$100 Oil Will Mean Greater Instability in Fuel-Subsidizing Countries

$100 Oil Will Mean Greater Instability in Fuel-Subsidizing Countries

By now, after years of skyrocketing fuel prices, the news that the price of a barrel of oil is hitting $100 doesn't exactly cause panic. When you consider that a barrel of crude cost just $11 in 1998, and double that at the beginning of the decade, the truly astonishing development is that our lives have changed so little as a result of the higher prices. And yet, as some oil exporting countries swim in the riches of our gas money, the consequences of $100 oil are not always what you -- and they -- might expect. Soaring prices at the pump could cause Western economies to slow down, and high oil prices will continue to enrich and embolden shady rulers in dangerous countries.
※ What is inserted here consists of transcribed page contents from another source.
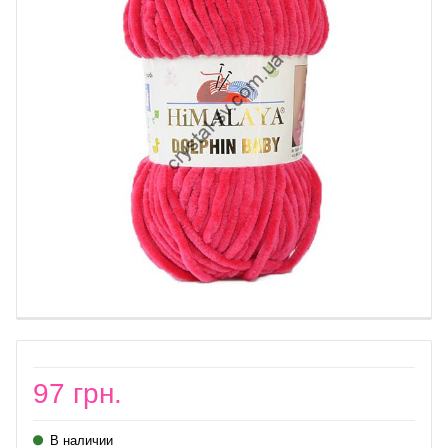
97 грн.
В наличии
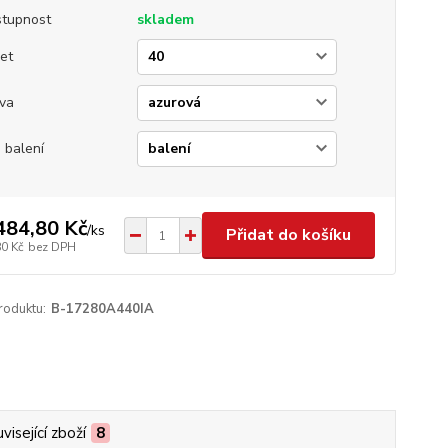
tupnost
skladem
et
va
 balení
484,80 Kč
/
ks
Přidat do košíku
80 Kč
bez DPH
roduktu:
B-17280A440IA
visející zboží
8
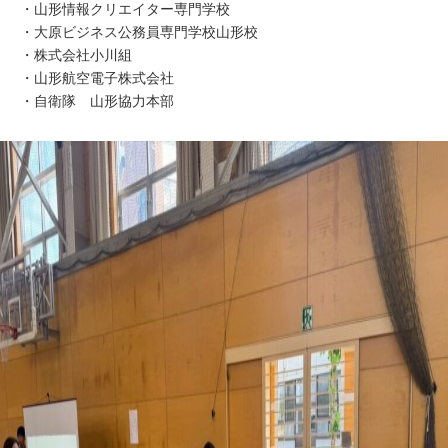
・山形情報クリエイター専門学校
・大原ビジネス公務員専門学校山形校
・株式会社小川組
・山形航空電子株式会社
・自衛隊 山形協力本部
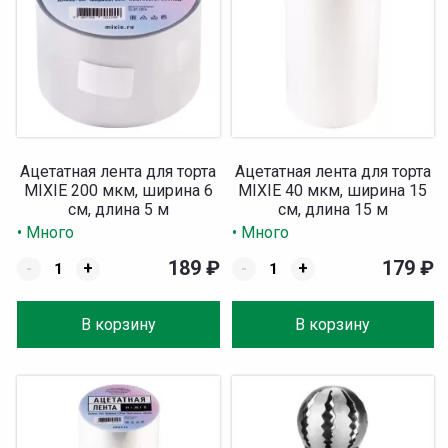
Ацетатная лента для торта
Ацетатная лента для торта
MIXIE 200 мкм, ширина 6
MIXIE 40 мкм, ширина 15
см, длина 5 м
см, длина 15 м
• Много
• Много
189
₽
179
₽
-
+
-
+
В корзину
В корзину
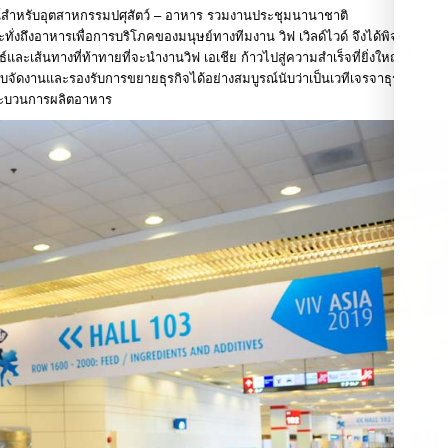
บูรณ์สำหรับอุตสาหกรรมปศุสัตว์ – อาหาร รวมงานประชุมนานาชาติ
ั่งถึงอาหารเพื่อการบริโภคของมนุษย์ทางทีมงาน วิฟ เวิลด์ไวด์ จึงได้พิจารณาถึง
ทธ์และเส้นทางที่ท้าทายที่จะนำงานวิฟ เอเชีย ก้าวไปสู่ความสำเร็จที่ยิ่งใหญ่ขึ้นอีก
จัดงานและรองรับการขยายธุรกิจได้อย่างสมบูรณ์นับว่าเป็นเวทีเจรจาธุรกิจที่มาที
ะกระบวนการผลิตอาหาร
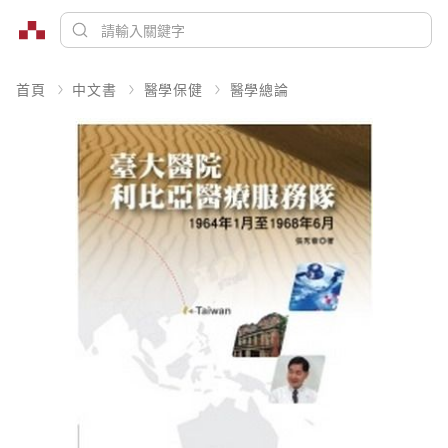
首頁
中文書
醫學保健
醫學總論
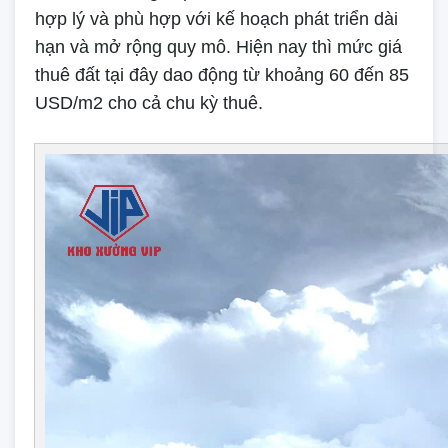
hợp lý và phù hợp với kế hoạch phát triển dài
hạn và mở rộng quy mô. Hiện nay thì mức giá
thuê đất tại đây dao động từ khoảng 60 đến 85
USD/m2 cho cả chu kỳ thuê.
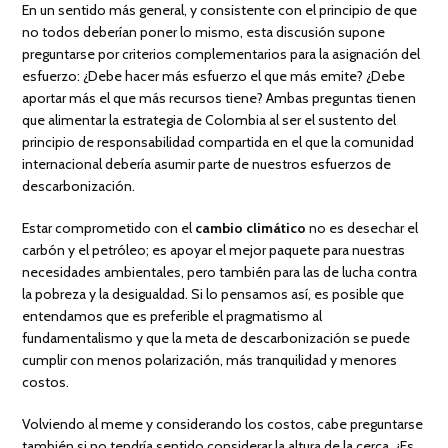
En un sentido más general, y consistente con el principio de que
no todos deberían poner lo mismo, esta discusión supone
preguntarse por criterios complementarios para la asignación del
esfuerzo: ¿Debe hacer más esfuerzo el que más emite? ¿Debe
aportar más el que más recursos tiene? Ambas preguntas tienen
que alimentar la estrategia de Colombia al ser el sustento del
principio de responsabilidad compartida en el que la comunidad
internacional debería asumir parte de nuestros esfuerzos de
descarbonización.
Estar comprometido con el
cambio climático
no es desechar el
carbón y el petróleo; es apoyar el mejor paquete para nuestras
necesidades ambientales, pero también para las de lucha contra
la pobreza y la desigualdad. Si lo pensamos así, es posible que
entendamos que es preferible el pragmatismo al
fundamentalismo y que la meta de descarbonización se puede
cumplir con menos polarización, más tranquilidad y menores
costos.
Volviendo al meme y considerando los costos, cabe preguntarse
también si no tendría sentido considerar la altura de la cerca. ¿Es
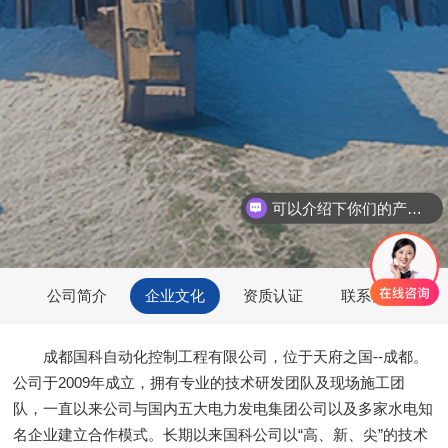
可以介绍下你们的产品么
公司简介
企业文化
资质认证
联系我们
成都国科自动化控制工程有限公司，位于天府之国--成都。
公司于2009年成立，拥有专业的技术研发团队及现场施工团
队，一直以来公司与国内五大电力发电集团公司以及多家水电知
名企业建立合作模式。长期以来国科公司以“高、新、尖”的技术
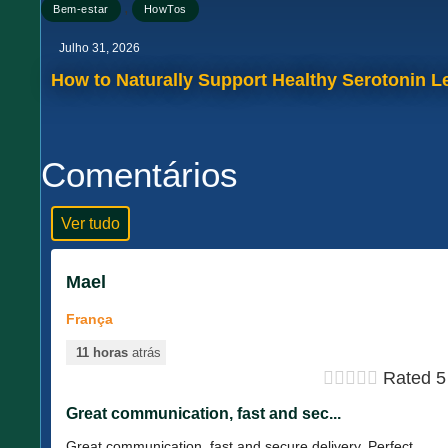
,
Bem-estar
HowTos
Julho 31, 2026
How to Naturally Support Healthy Serotonin Le
Comentários
Ver tudo
Mael
França
11 horas
atrás





Rated 5 
Great communication, fast and sec...
Great communication, fast and secure delivery. Perfect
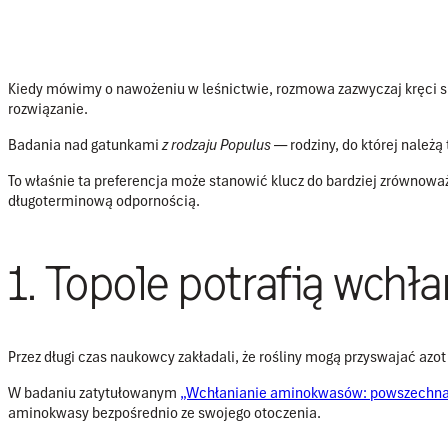
Kiedy mówimy o nawożeniu w leśnictwie, rozmowa zazwyczaj kręci s
rozwiązanie.
Badania nad gatunkami
z rodzaju Populus
— rodziny, do której należą
To właśnie ta preferencja może stanowić klucz do bardziej zrównow
długoterminową odpornością.
1. Topole potrafią wch
Przez długi czas naukowcy zakładali, że rośliny mogą przyswajać azo
W badaniu zatytułowanym
„Wchłanianie aminokwasów: powszechna z
aminokwasy bezpośrednio ze swojego otoczenia.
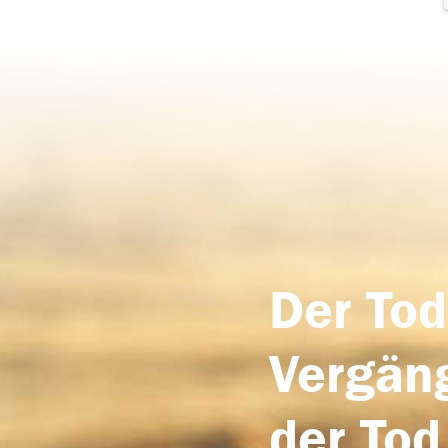
Der Tod
Vergäng
der Tod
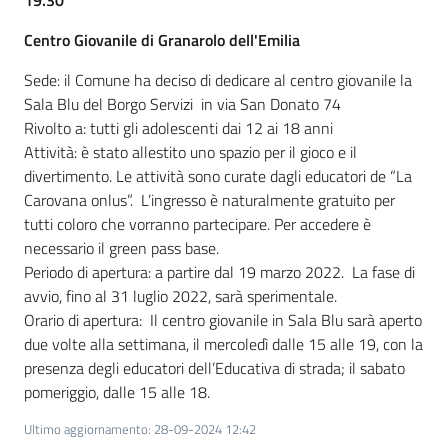
19.30
Centro Giovanile di Granarolo dell'Emilia
Sede: il Comune ha deciso di dedicare al centro giovanile la
Sala Blu del Borgo Servizi in via San Donato 74
Rivolto a: tutti gli adolescenti dai 12 ai 18 anni
Attività: è stato allestito uno spazio per il gioco e il
divertimento. Le attività sono curate dagli educatori de “La
Carovana onlus”. L’ingresso è naturalmente gratuito per
tutti coloro che vorranno partecipare. Per accedere è
necessario il green pass base.
Periodo di apertura: a partire dal 19 marzo 2022. La fase di
avvio, fino al 31 luglio 2022, sarà sperimentale.
Orario di apertura: Il centro giovanile in Sala Blu sarà aperto
due volte alla settimana, il mercoledì dalle 15 alle 19, con la
presenza degli educatori dell’Educativa di strada; il sabato
pomeriggio, dalle 15 alle 18.
Ultimo aggiornamento
:
28-09-2024 12:42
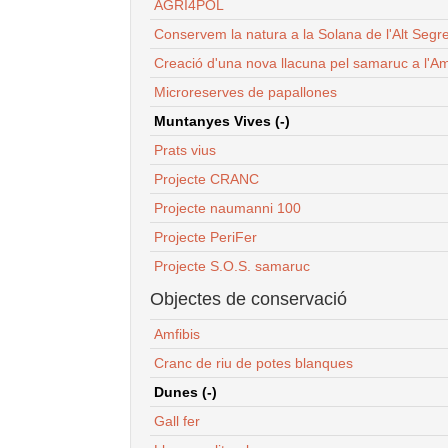
AGRI4POL
Conservem la natura a la Solana de l'Alt Segr
Creació d'una nova llacuna pel samaruc a l'Am
Microreserves de papallones
Muntanyes Vives (-)
Prats vius
Projecte CRANC
Projecte naumanni 100
Projecte PeriFer
Projecte S.O.S. samaruc
Objectes de conservació
Amfibis
Cranc de riu de potes blanques
Dunes (-)
Gall fer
But far beyond our SUV-clogged highways, the price of oil could reshape the world in unexpected ways.

Many countries, including major oil exporters, spend huge sums subsidizing fuel prices; the higher the price of oil, the higher the cost of these subsidies. At some point, the subsidies become too much and the government has to cut back, potentially sparking unrest. That was the experience of Venezuela in the late 1980s, when thousands of people died in riots that followed a cut in subsidies. In Venezuela today, where the world's cheapest gasoline sells at about 8 cents a gallon, President Hugo Chavez is already laying the groundwork for a possible cut in a subsidy that costs his deficit-riddled treasury about $9 billion a year. Chavez is talking about the evils of gas-guzzling Hummers and the need to keep the revolution from financing the spending habits of the rich. But cheap fuel also keeps transportation for the poor affordable and a price jump at the pump could spell trouble.

Iran has been swaggering on the world stage, defiantly pushing ahead with a nuclear program it claims is aimed only at producing electricity. But Iran's real energy problem is gasoline and what the country really needs is oil refineries, not nuclear reactors. Despite its vast oil reserves, Iran imports 40 percent of the gas it uses. To keep the peace at home, the government subsidizes gas prices. By some estimates, it costs 38 percent of the national budget to keep gas prices affordable.